You don't need a lecture on leverage but what may add some value is to make the point that if you have $1 of debt but still invest in the sharemarket, you are leveraged. Investing while you have a mortgage, credit-card debt or loan is being leveraged and if the average return on the sharemarket is 4.1 per cent plus dividends, you must be a goddamn hero in a monster bull market to borrow money at 8 per cent post-tax (equivalent to 14.5 per cent pre-tax for highest-rate tax payers), invest in the sharemarket and come out ahead.

And that's before we take off inflation, tax, dealing costs, fees, trails and the index fudge. It is a basic mistake, especially in this environment, to think that it's clever to invest when you have debt. Thinking you can do better than paying it off in a bear/bore market is a rather hilarious fantasy. Pay off your debt, you goose.

Using derivatives

Classic beginner's mistake. Does everyone have to go through the whole cycle of experience and losses to learn that newbies speculating in derivatives is not clever or normal, or can you take someone's word for it?
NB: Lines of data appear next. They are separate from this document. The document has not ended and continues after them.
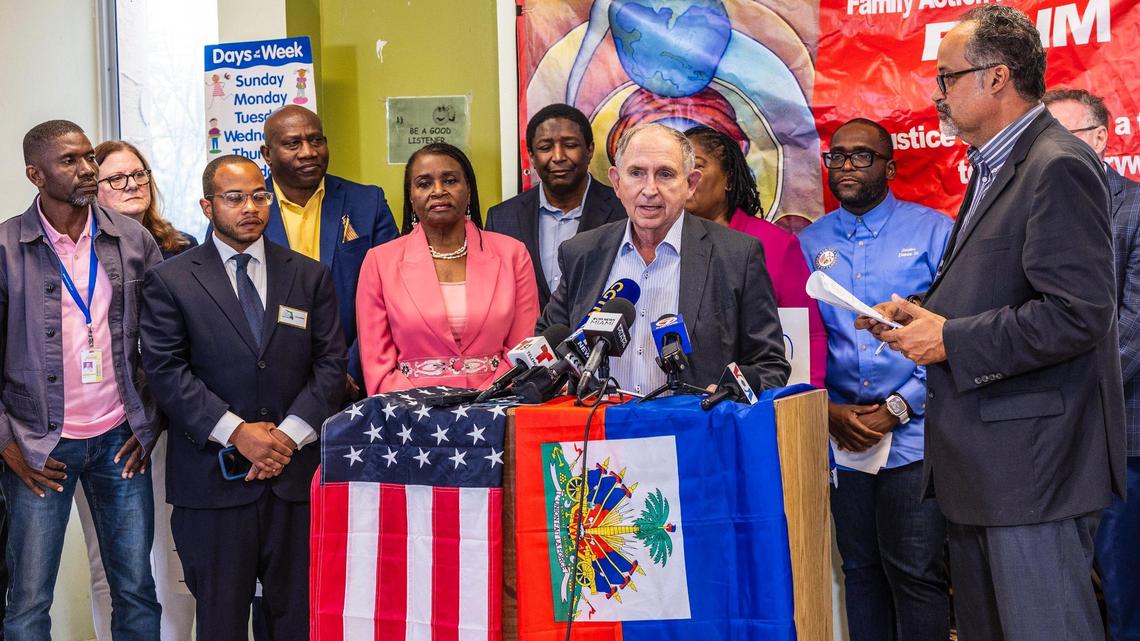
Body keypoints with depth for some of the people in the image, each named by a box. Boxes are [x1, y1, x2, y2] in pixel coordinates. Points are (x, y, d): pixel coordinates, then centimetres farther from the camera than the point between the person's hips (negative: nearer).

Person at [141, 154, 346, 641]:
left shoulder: (310, 276, 10)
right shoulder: (170, 280, 3)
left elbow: (331, 364, 4)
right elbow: (166, 370, -5)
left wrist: (289, 434, -9)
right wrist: (237, 432, -14)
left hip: (298, 472, 2)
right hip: (213, 476, -2)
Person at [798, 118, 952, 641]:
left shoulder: (932, 230, 0)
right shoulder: (808, 243, 10)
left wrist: (898, 408, -12)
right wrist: (828, 412, -7)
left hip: (914, 434, -3)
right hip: (841, 437, 3)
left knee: (916, 575, -3)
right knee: (860, 570, 13)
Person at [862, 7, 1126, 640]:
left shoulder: (1060, 167, -16)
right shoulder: (994, 168, 16)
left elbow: (1078, 313, -24)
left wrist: (950, 340, -17)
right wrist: (920, 314, 6)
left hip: (1033, 463, -10)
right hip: (978, 460, 10)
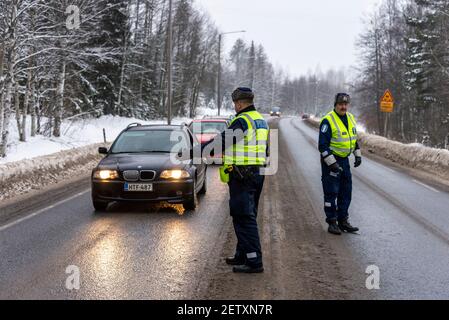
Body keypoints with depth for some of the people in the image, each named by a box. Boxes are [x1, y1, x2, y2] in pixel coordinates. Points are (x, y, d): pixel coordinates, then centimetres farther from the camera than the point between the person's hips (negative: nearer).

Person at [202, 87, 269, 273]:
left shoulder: (242, 121, -15)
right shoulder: (261, 120, 16)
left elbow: (222, 141, -16)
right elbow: (265, 150, 22)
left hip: (241, 176, -10)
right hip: (257, 173, 10)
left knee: (244, 219, -8)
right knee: (247, 217, 17)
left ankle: (254, 261, -9)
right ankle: (242, 256, 27)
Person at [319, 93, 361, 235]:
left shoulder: (351, 119, 9)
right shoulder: (328, 121, -16)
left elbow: (354, 138, 23)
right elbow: (323, 145, -18)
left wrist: (358, 154, 14)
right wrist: (331, 163, -22)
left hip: (344, 160, 8)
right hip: (330, 160, -8)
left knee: (346, 192, 11)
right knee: (331, 193, -3)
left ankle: (343, 221, 21)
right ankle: (332, 222, 5)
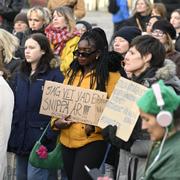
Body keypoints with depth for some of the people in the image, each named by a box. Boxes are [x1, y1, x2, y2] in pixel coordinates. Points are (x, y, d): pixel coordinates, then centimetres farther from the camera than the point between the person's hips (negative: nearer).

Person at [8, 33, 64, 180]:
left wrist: (49, 136, -19)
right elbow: (12, 105, 16)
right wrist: (11, 135, 8)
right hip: (20, 140, 7)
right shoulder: (20, 75, 14)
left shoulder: (54, 75, -7)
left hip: (41, 140, -7)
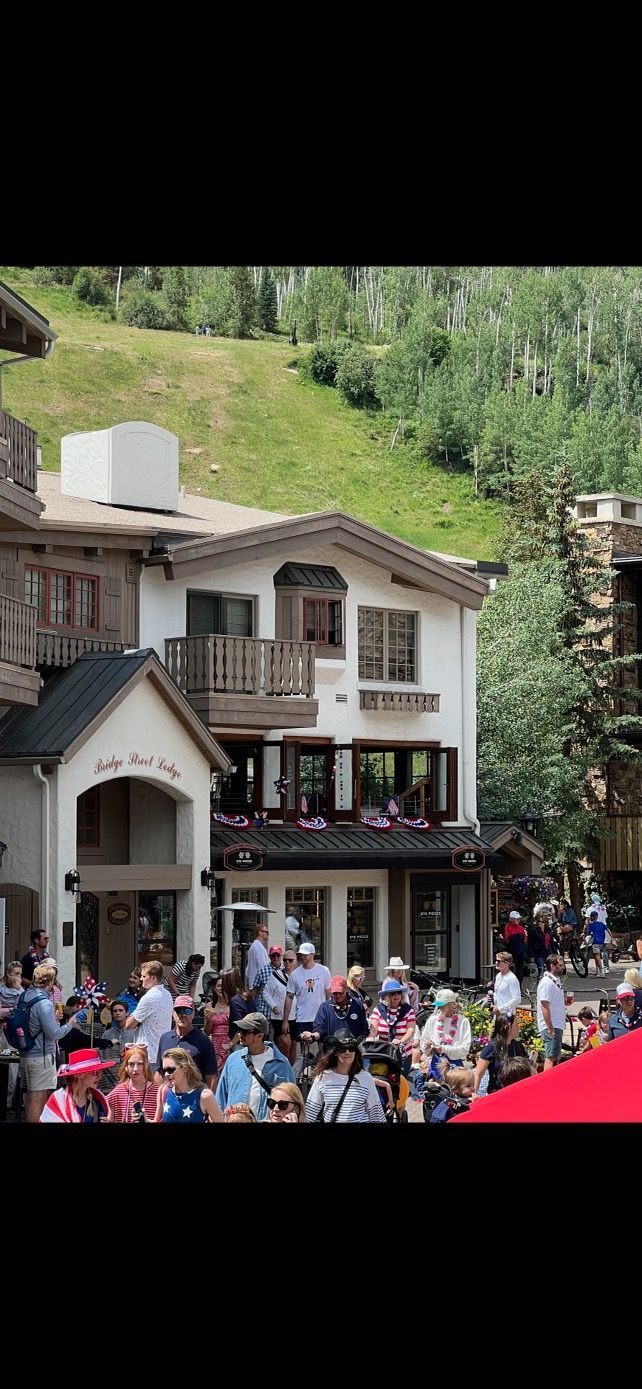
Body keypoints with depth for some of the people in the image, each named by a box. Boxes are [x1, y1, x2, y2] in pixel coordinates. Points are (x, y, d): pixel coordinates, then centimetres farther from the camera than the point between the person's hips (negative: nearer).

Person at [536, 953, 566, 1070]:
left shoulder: (556, 980, 14)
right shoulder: (547, 982, -17)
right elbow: (545, 1007, -21)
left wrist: (565, 1002, 10)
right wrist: (550, 1028, -23)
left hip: (557, 1026, 10)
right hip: (550, 1027, -10)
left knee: (555, 1057, 13)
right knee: (550, 1057, -10)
Derivatives are not plain vanilla and not everyone is using them and there's a reason for that. The only people who survive the derivatives markets for long (options are just one of the derivatives markets) are professional traders, fund managers or sophisticated wealthy individuals writing call options against existing holdings. But you can trade derivatives if you like. Unrealistic expectations will do that for you.

Trading on charts

Why do you think the gambling arts invite you to a free seminar? To teach you to make $100,000 to $2 million a year like the average forex dealer, or to make you confident enough to trade their product? Hmm, let me think.

Can't afford to lose

I know a guy who can't move without assessing every possible outcome. Cannot step outside the front door without overthinking everything. He is paralysed by possible consequences and because of that is completely unsuited to the sharemarket.

The more fearful you are, the less suited you are to the sharemarket the less capable you are of effective decision making. Investing in fear of a loss renders you hopeless as an investor. If you can't afford to lose, don't play.

Financial patience or financial patient. Your choice.